Ambiente

Niente più intossicazioni da monossido di carbonio

31 luglio 2013 | C. S.

L’utilizzo di piccolissimi mattoncini costituiti da nanocristalli uniformi, simili alle costruzioni del ‘Lego’, ha permesso di realizzare dei catalizzatori con accuratezza e conoscenza mai ottenute prima. Questo innovativo approccio ha aperto la strada per comprendere i meccanismi con cui trasformare un ‘gas killer’ come il monossido di carbonio nella più innocua anidride carbonica, aprendo al contempo un nuovo panorama per la catalisi ambientale e per le applicazioni catalitiche industriali.

La scoperta, presentata in anteprima sul sito web di Science Express, sarà pubblicata sulla rivista ‘Science’.

“La scoperta permette di capire in maniera chiara e semplice quali atomi di un complesso catalizzatore eterogeneo sono coinvolti nel processo”, spiega Paolo Fornasiero, responsabile dell’Unità locale dell’Istituto di chimica dei composti organo-metallici del Consiglio nazionale delle ricerche (Iccom-Cnr) e docente all’Università degli Studi di Trieste. “Abbiamo infatti realizzato delle unità catalitiche piccolissime (mattoncini del “Lego” di un miliardesimo di metro) tutte identiche tra loro e le abbiamo depositate su diversi supporti (basi per le costruzioni del “Lego”). Abbiamo studiato l’ossidazione del monossido di carbonio al variare delle dimensioni delle unità catalitiche e della natura del supporto, tutto con una precisione mai ottenuta prima. Questo ci ha permesso e renderà possibile produrre catalizzatori che contengano quasi esclusivamente atomi utili, riducendo il costo finale e realizzando processi industriali sempre più efficienti. In particolare, abbiamo dimostrato che anche un metallo comune come il nichel può funzionare bene come il prezioso e raro platino se opportunamente ingegnerizzato. Poiché la gran parte dell’industria, dalla petrolchimica alla sintesi di polimeri, dalla produzione di fertilizzanti alla farmaceutica, usa catalizzatori per le trasformazioni chimiche, attendiamo ricadute pratiche rilevanti, auspicabilmente in tempi rapidi”.

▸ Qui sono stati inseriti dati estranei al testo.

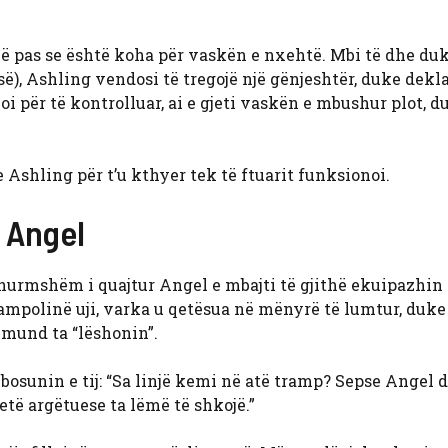
më pas se është koha për vaskën e nxehtë. Mbi të dhe du
së), Ashling vendosi të tregojë një gënjeshtër, duke dekl
i për të kontrolluar, ai e gjeti vaskën e mbushur plot, d
e Ashling për t’u kthyer tek të ftuarit funksionoi.
 Angel
 zhurmshëm i quajtur Angel e mbajti të gjithë ekuipazhin 
ampolinë uji, varka u qetësua në mënyrë të lumtur, duke
t mund ta “lëshonin”.
bosunin e tij: “Sa linjë kemi në atë tramp? Sepse Angel 
të argëtuese ta lëmë të shkojë.”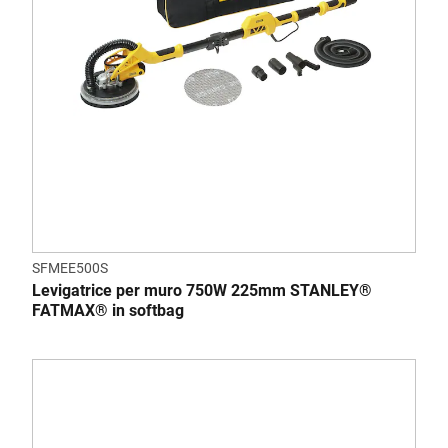
SFMEE500S
Levigatrice per muro 750W 225mm STANLEY®
FATMAX® in softbag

Accanto alla realizzazione di processi industriali più sostenibili non vanno dimenticate le potenzialità della scoperta nel miglioramento della qualità della vita umana, tramite un abbattimento catalitico più efficiente di inquinanti presenti nell’aria e nell’acqua.

 

Il lavoro di ricerca si basa su una collaborazione tra i gruppi di Iccom-Cnr e Università di Trieste, University of Pennsylvania UPenn (Christopher B. Murray e Raymond Gorte) e Brookhaven National Laboratory (Eric A. Stach).